• **WRITTEN TASK**: Every line of the data below is to be given again as it appears, with the images removed.

[Transcribed page contents]
++++++

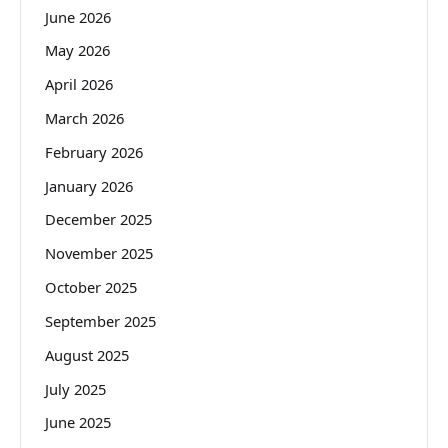
June 2026
May 2026
April 2026
March 2026
February 2026
January 2026
December 2025
November 2025
October 2025
September 2025
August 2025
July 2025
June 2025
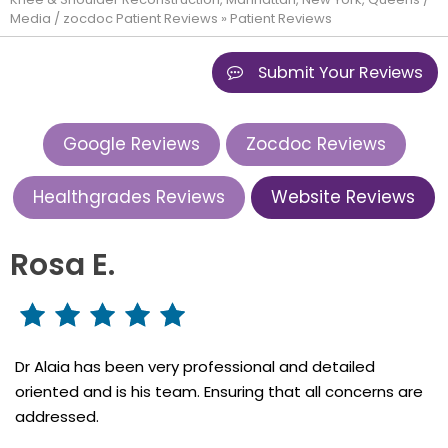
Media
/
zocdoc Patient Reviews
» Patient Reviews
Submit Your Reviews
Google Reviews
Zocdoc Reviews
Healthgrades Reviews
Website Reviews
Rosa E.
Dr Alaia has been very professional and detailed
oriented and is his team. Ensuring that all concerns are
addressed.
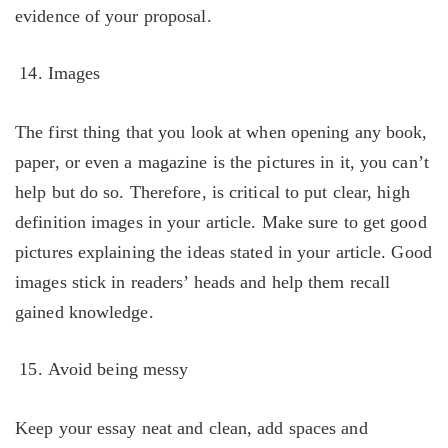
evidence of your proposal.
Images
The first thing that you look at when opening any book,
paper, or even a magazine is the pictures in it, you can’t
help but do so. Therefore, is critical to put clear, high
definition images in your article. Make sure to get good
pictures explaining the ideas stated in your article. Good
images stick in readers’ heads and help them recall
gained knowledge.
Avoid being messy
Keep your essay neat and clean, add spaces and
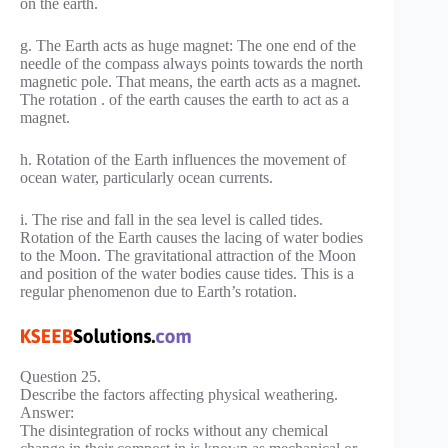
on the earth.
g. The Earth acts as huge magnet: The one end of the
needle of the compass always points towards the north
magnetic pole. That means, the earth acts as a magnet.
The rotation . of the earth causes the earth to act as a
magnet.
h. Rotation of the Earth influences the movement of
ocean water, particularly ocean currents.
i. The rise and fall in the sea level is called tides.
Rotation of the Earth causes the lacing of water bodies
to the Moon. The gravitational attraction of the Moon
and position of the water bodies cause tides. This is a
regular phenomenon due to Earth’s rotation.
Question 25.
Describe the factors affecting physical weathering.
Answer:
The disintegration of rocks without any chemical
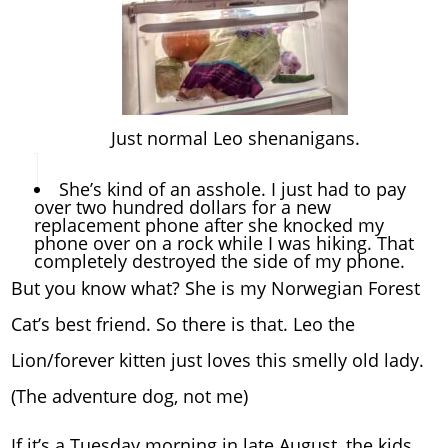
Just normal Leo shenanigans.
She’s kind of an asshole. I just had to pay
over two hundred dollars for a new
replacement phone after she knocked my
phone over on a rock while I was hiking. That
completely destroyed the side of my phone.
But you know what? She is my Norwegian Forest
Cat’s best friend. So there is that. Leo the
Lion/forever kitten just loves this smelly old lady.
(The adventure dog, not me)
If it’s a Tuesday morning in late August, the kids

++++++

• **ANSWER FOR THE TASK**:
June 2026
May 2026
April 2026
March 2026
February 2026
January 2026
December 2025
November 2025
October 2025
September 2025
August 2025
July 2025
June 2025
Media
/
zocdoc Patient Reviews
» Patient Reviews
Submit Your Reviews
Google Reviews
Zocdoc Reviews
Healthgrades Reviews
Website Reviews
Rosa E.
Dr Alaia has been very professional and detailed
oriented and is his team. Ensuring that all concerns are
addressed.
evidence of your proposal.
Images
The first thing that you look at when opening any book,
paper, or even a magazine is the pictures in it, you can’t
help but do so. Therefore, is critical to put clear, high
definition images in your article. Make sure to get good
pictures explaining the ideas stated in your article. Good
images stick in readers’ heads and help them recall
gained knowledge.
Avoid being messy
Keep your essay neat and clean, add spaces and
on the earth.
g. The Earth acts as huge magnet: The one end of the
needle of the compass always points towards the north
magnetic pole. That means, the earth acts as a magnet.
The rotation . of the earth causes the earth to act as a
magnet.
h. Rotation of the Earth influences the movement of
ocean water, particularly ocean currents.
i. The rise and fall in the sea level is called tides.
Rotation of the Earth causes the lacing of water bodies
to the Moon. The gravitational attraction of the Moon
and position of the water bodies cause tides. This is a
regular phenomenon due to Earth’s rotation.
Question 25.
Describe the factors affecting physical weathering.
Answer:
The disintegration of rocks without any chemical
Just normal Leo shenanigans.
She’s kind of an asshole. I just had to pay
over two hundred dollars for a new
replacement phone after she knocked my
phone over on a rock while I was hiking. That
completely destroyed the side of my phone.
But you know what? She is my Norwegian Forest
Cat’s best friend. So there is that. Leo the
Lion/forever kitten just loves this smelly old lady.
(The adventure dog, not me)
If it’s a Tuesday morning in late August, the kids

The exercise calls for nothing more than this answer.